Retour intriguant de la saga Alien après 15 ans de standby, le projet est d’autant plus attendu qu’il voit revenir Ridley Scott aux affaires, cinéaste particulièrement touche à tout, capable du meilleur (ses trois premiers films) comme du pire (à peu près le reste du temps).
Film bancal et imparfait, opportuniste et audacieux à la fois, Prometheus est un objet étrange et hybride, mais dont les défauts ne doivent pas occulter de véritables mérites.

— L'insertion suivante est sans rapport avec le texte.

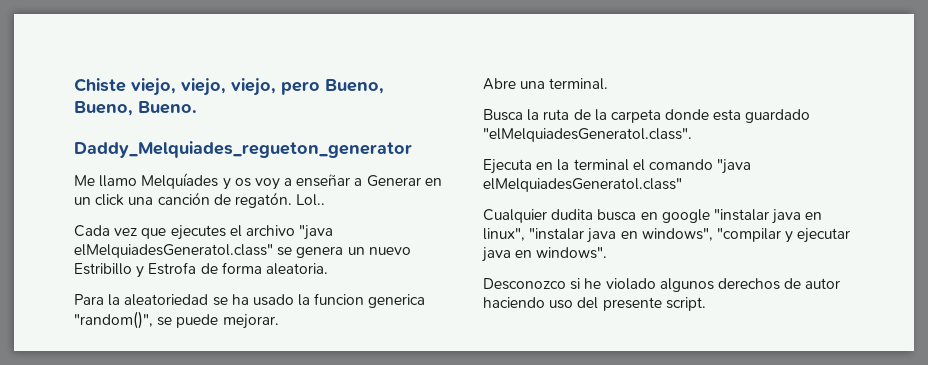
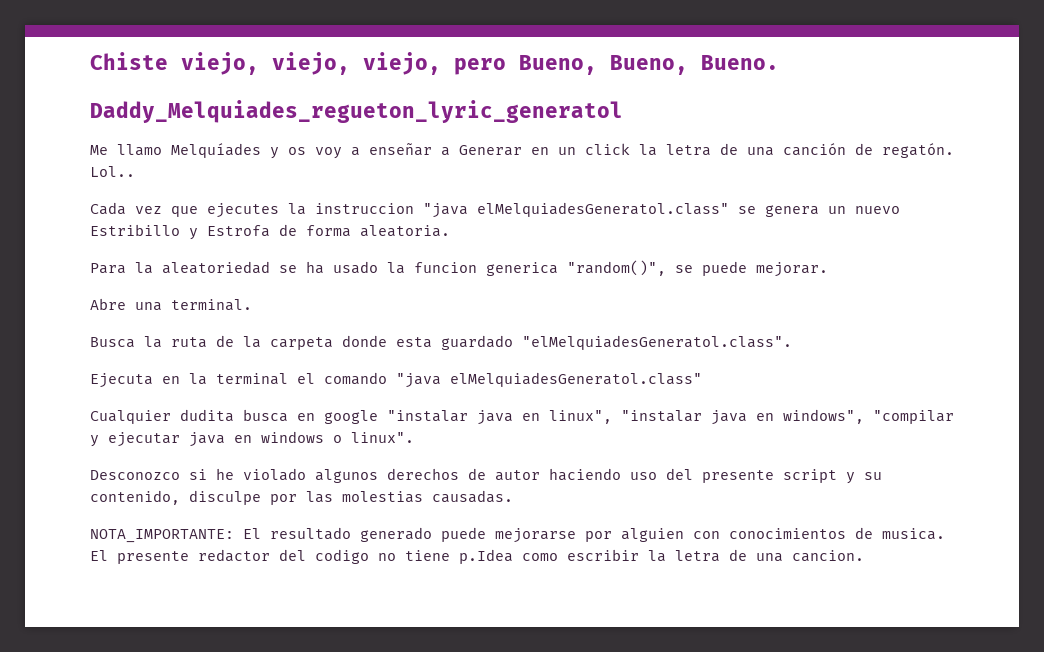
[74,141,412,158] Daddy_Melquiades_regueton_generator -> [90,100,623,123] Daddy_Melquiades_regueton_lyric_generatol
(125, 200) none -> [639,143,738,156] la letra de
[229,225,295,237] el archivo -> [288,203,414,215] la instruccion
[536,247,608,259] windows". -> [261,431,414,443] windows o linux".
[665,297,706,311] script. -> [783,469,882,484] [90,490,513,505] [90,527,945,543] [90,549,864,564] script y su contenido, disculpe por las molestias causadas. // NOTA_IMPORTANTE: El resultado generado puede mejorarse por alguien con conocimientos de musica. El presente redactor del codigo no tiene p.Idea como escribir la letra de una cancion.

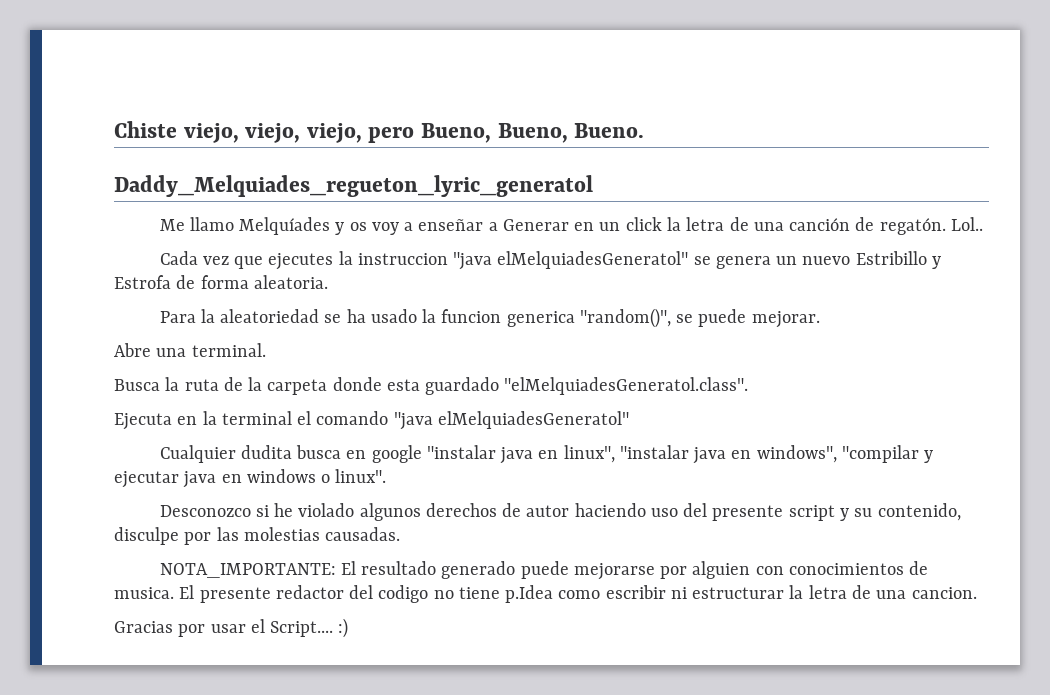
[477,202,729,217] elMelquiadesGeneratol.class" -> [497,251,689,269] elMelquiadesGeneratol"
[450,372,702,387] elMelquiadesGeneratol.class" -> [437,411,629,429] elMelquiadesGeneratol"
(639, 555) none -> [670,587,785,599] ni estructurar
(864, 556) none -> [114,618,349,638] // Gracias por usar el Script.... :)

Une fois n’est pas coutume pour un blockbuster de ce calibre, c’est sur l’esthétique qu’il s’en sort le plus. En 2012, il s’agit de marque le temps parcouru en termes d’effets visuels et de technologie, et le moins qu’on puisse dire est que la partition est sur ce plan de toute beauté. La photo, noire et scintillante, le design des vaisseaux, des accessoires ou des costumes bâtit un univers fascinant et glacial, qui permet un voyage que la SF contemporaine peine souvent à entreprendre. La nature, la dimension minérale jusqu’à la pétrification, ou l’engin crashé devenu un labyrinthe vibrent d’une véritable aura, magnifiée par les irisations des lasers dans des couloirs infinis. On retrouve ici une des constantes de la saga, maintenue à des degrés divers, à savoir la construction d’une atmosphère par la personnification continue de décors le plus souvent malveillants.
Les personnages qui s’y débattent sont donc pour la plupart des morts en sursis, autre grande loin du genre. Pendant à Ripley, le rôle de Noomi Rapace se défend vaillamment, notamment à la faveur d’une scène assez éprouvante d’auto-avortement qui parvient à marier à merveille technologie clinique et gore le plus franc. A l’autre bout du spectre, le droïde David s’affranchit du rôle d’arrière-plan où on l’avait jusqu’alors cantonné, pour devenir un protagoniste qui finira par compter, puisqu’on le retrouvera dans Covenant. L’intrigue, assez ambitieuse dans sa première moitié, interroge les origines de l’humanité – et, en réalité, celles de la fameuse bestiole qui empêche ses victimes de se faire entendre depuis plus de trois décennies. Question de la création, du créateur, et, surtout, de l’intention. A ce titre, la réponse donnée à David sur sa conception (« Parce qu’on pouvait », lui dit un homme) dépasse de loin la boutade, et renvoie une nouvelle fois à la création même des nouveaux mondes que la SF permet, ou l’euphorie le dispute à la mégalomanie. Cette question, qui sera de nouveau abordée (et encore plus sabotée) dans Covenant est le centre névralgique qui justifie une exploration plus avant de la saga, et permet de légitimer de nouveaux volets. Alliée à l’exigence esthétique, on tient là le parfait équilibre pour un film de haute facture.
C’est sans compter sur ce qui a du être considéré comme un récompense de la patience des spectateurs venus en découdre avec du grand spectacle, et qui vautre tout le film dans un déluge boursouflé de grandiloquence, avec crash épiques, attaques alien et jumpscares au rabais. Un exemple comme tant d’autres de sacrifice à la production grand marché, mais qui laisse un goût plus amer que de coutume. Ou quand la réponse proposée aux questions fondamentales repose dans la pyrotechnie, le sang et les coups de mandale, alourdis par un discours chrétien assez puissant pour traverser la galaxie. Oh, America.